» **Records for this exercise**
^^^^^^^^^^^^^^^^

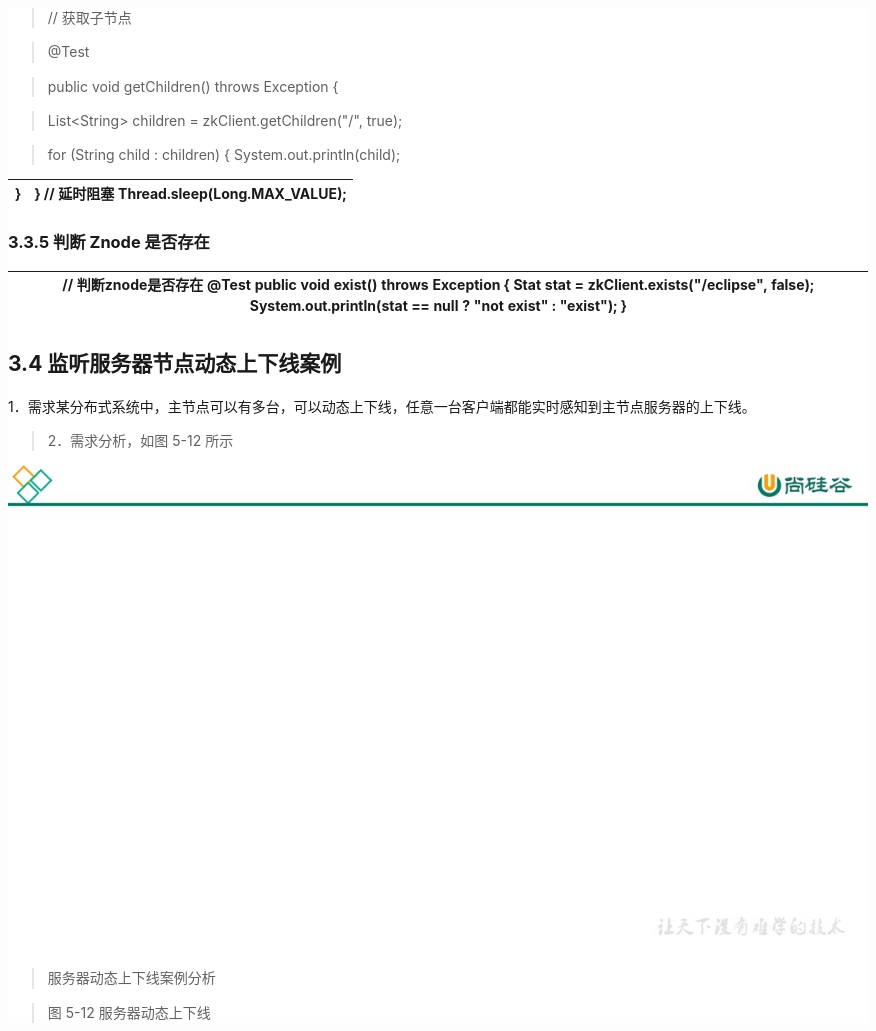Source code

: >   // 获取子节点

>   \@Test

>   public void getChildren() throws Exception {

>   List\<String\> children = zkClient.getChildren("/", true);

>   for (String child : children) { System.out.println(child);

| }  | }  // 延时阻塞  Thread.sleep(Long.MAX_VALUE);  |
|----|------------------------------------------------|


### **3.3.5** 判断 **Znode** 是否存在 

| // 判断znode是否存在  \@Test  public void exist() throws Exception {   Stat stat = zkClient.exists("/eclipse", false);   System.out.println(stat == null ? "not exist" : "exist"); }  |
|---------------------------------------------------------------------------------------------------------------------------------------------------------------------------------------|


## 3.4 监听服务器节点动态上下线案例 

1．需求某分布式系统中，主节点可以有多台，可以动态上下线，任意一台客户端都能实时感知到主节点服务器的上下线。

>   2．需求分析，如图 5-12 所示

![](media/3f78f8714c25b9937f4d4441e748c499.jpg)

>   服务器动态上下线案例分析

>   图 5-12 服务器动态上下线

^^^^^^^^^^^^^^^^

» **Directive**
Could you return the whole listing exactly, images excluded?

» **Response to this task**
Source code

: >   // 获取子节点

>   \@Test

>   public void getChildren() throws Exception {

>   List\<String\> children = zkClient.getChildren("/", true);

>   for (String child : children) { System.out.println(child);

| }  | }  // 延时阻塞  Thread.sleep(Long.MAX_VALUE);  |
|----|------------------------------------------------|


### **3.3.5** 判断 **Znode** 是否存在 

| // 判断znode是否存在  \@Test  public void exist() throws Exception {   Stat stat = zkClient.exists("/eclipse", false);   System.out.println(stat == null ? "not exist" : "exist"); }  |
|---------------------------------------------------------------------------------------------------------------------------------------------------------------------------------------|


## 3.4 监听服务器节点动态上下线案例 

1．需求某分布式系统中，主节点可以有多台，可以动态上下线，任意一台客户端都能实时感知到主节点服务器的上下线。

>   2．需求分析，如图 5-12 所示

![](media/3f78f8714c25b9937f4d4441e748c499.jpg)

>   服务器动态上下线案例分析

>   图 5-12 服务器动态上下线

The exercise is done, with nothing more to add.